Hi everyone!
As a soon-to-be Wurzweiler graduate, I decided to start this bog so that I can share ideas in couple’s counseling. Over the course of the last 8 months, I interned at IOTSS (Intensive Outpatient Treatment Support and Services). While there, I had the opportunity to work with many clients and had the opportunity to facilitate group-therapy. I also was able to work with a couple and help them enhance their relationship. Because my direction was always facing towards specializing in couple’s therapy, working with this couple helped me get started. As I exit my internship, I am beginning to accumulate resources so that I can put together a marriage counseling curriculum. I hope to take Gottman training [although I am Jewish, so I’m waiting for it go on sale :)], and work my way through books, podcasts, and other helpful resources and cull the ideas that seem most relevant. I am gearing the curriculum towards Orthodox Jews, with a particular focus on the Ultra Orthodox community (Lakewood). I hope that readers can benefit from the ideas that will be presented, as well as share anything that they feel may be helpful for this project.
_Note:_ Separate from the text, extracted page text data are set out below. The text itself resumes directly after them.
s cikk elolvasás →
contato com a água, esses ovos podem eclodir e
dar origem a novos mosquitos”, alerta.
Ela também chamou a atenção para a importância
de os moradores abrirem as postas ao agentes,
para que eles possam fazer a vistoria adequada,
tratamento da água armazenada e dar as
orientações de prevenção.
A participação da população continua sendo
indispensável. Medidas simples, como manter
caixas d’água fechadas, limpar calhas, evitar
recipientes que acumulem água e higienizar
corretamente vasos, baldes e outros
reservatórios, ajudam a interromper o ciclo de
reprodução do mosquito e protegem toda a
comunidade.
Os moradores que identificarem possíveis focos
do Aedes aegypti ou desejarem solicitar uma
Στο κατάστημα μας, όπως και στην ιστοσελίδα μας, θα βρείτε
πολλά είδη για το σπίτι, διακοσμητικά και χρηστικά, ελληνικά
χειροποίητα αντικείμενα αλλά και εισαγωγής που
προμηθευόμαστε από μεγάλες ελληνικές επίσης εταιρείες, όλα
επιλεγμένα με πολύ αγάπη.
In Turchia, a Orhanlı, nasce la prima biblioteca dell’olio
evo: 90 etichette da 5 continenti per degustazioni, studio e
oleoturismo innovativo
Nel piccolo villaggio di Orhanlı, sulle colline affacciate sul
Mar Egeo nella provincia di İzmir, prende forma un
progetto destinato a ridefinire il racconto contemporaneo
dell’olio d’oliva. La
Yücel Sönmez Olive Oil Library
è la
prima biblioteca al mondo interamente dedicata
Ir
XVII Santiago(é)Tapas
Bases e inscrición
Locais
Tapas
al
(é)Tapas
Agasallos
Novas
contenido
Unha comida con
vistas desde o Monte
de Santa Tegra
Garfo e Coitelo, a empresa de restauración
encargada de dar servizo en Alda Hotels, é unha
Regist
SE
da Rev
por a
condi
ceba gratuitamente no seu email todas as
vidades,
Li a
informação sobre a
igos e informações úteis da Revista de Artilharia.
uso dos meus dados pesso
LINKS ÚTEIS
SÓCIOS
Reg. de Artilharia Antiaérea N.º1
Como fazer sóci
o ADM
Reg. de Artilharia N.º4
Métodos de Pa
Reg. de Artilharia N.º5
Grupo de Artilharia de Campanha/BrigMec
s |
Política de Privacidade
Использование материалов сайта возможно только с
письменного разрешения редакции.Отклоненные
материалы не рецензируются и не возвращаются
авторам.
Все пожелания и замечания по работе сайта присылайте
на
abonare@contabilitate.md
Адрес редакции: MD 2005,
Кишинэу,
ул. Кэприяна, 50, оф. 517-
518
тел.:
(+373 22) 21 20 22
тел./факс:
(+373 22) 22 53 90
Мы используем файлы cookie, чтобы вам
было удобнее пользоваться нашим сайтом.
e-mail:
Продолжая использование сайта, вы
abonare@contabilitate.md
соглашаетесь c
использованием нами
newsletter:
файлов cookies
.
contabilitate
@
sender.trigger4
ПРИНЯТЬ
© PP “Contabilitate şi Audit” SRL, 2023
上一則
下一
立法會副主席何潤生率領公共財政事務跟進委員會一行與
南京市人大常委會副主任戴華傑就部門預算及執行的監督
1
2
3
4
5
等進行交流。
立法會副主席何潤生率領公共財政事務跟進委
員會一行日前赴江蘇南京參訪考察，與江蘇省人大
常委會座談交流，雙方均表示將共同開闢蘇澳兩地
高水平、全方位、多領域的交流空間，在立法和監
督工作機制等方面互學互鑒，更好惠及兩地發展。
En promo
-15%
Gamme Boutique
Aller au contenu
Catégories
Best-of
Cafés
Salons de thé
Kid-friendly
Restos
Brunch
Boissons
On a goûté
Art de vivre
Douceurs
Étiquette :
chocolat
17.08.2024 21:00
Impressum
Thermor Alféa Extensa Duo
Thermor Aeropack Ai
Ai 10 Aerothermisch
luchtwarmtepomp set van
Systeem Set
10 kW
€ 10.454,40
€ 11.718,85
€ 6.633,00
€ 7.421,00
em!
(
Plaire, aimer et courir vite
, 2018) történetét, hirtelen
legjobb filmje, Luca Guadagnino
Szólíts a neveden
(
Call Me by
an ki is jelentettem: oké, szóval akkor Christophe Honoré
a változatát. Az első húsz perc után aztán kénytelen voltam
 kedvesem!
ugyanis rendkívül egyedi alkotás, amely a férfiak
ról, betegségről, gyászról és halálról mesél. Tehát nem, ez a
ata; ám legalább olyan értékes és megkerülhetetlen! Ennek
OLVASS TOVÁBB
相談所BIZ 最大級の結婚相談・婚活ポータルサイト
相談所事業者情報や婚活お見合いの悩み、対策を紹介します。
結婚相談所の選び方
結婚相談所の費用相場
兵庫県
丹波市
I will share one idea here so that I can jump right in and gets started. One of my earliest mentors, Shimmy Feintuch (who is a Nefesh member as well), explained the following. When a client comes in, it is very clear who the client is. But, who is the client when working with a couple? Well, maybe it’s the two of them. Maybe it’s the one talking at the moment. Perhaps there is no client. All of these are incorrect, although the last option is close. There is no human client; instead, the client is “the relationship”. The therapist is being tasked with empowering the couple to repair their relationship! To do that, the therapist needs to be impartial and not favor one partner over the other. By keeping this in mind, the therapist can put him/herself in the right frame of mind. He/she is not working for either partner, instead, he/she is working for the relationship!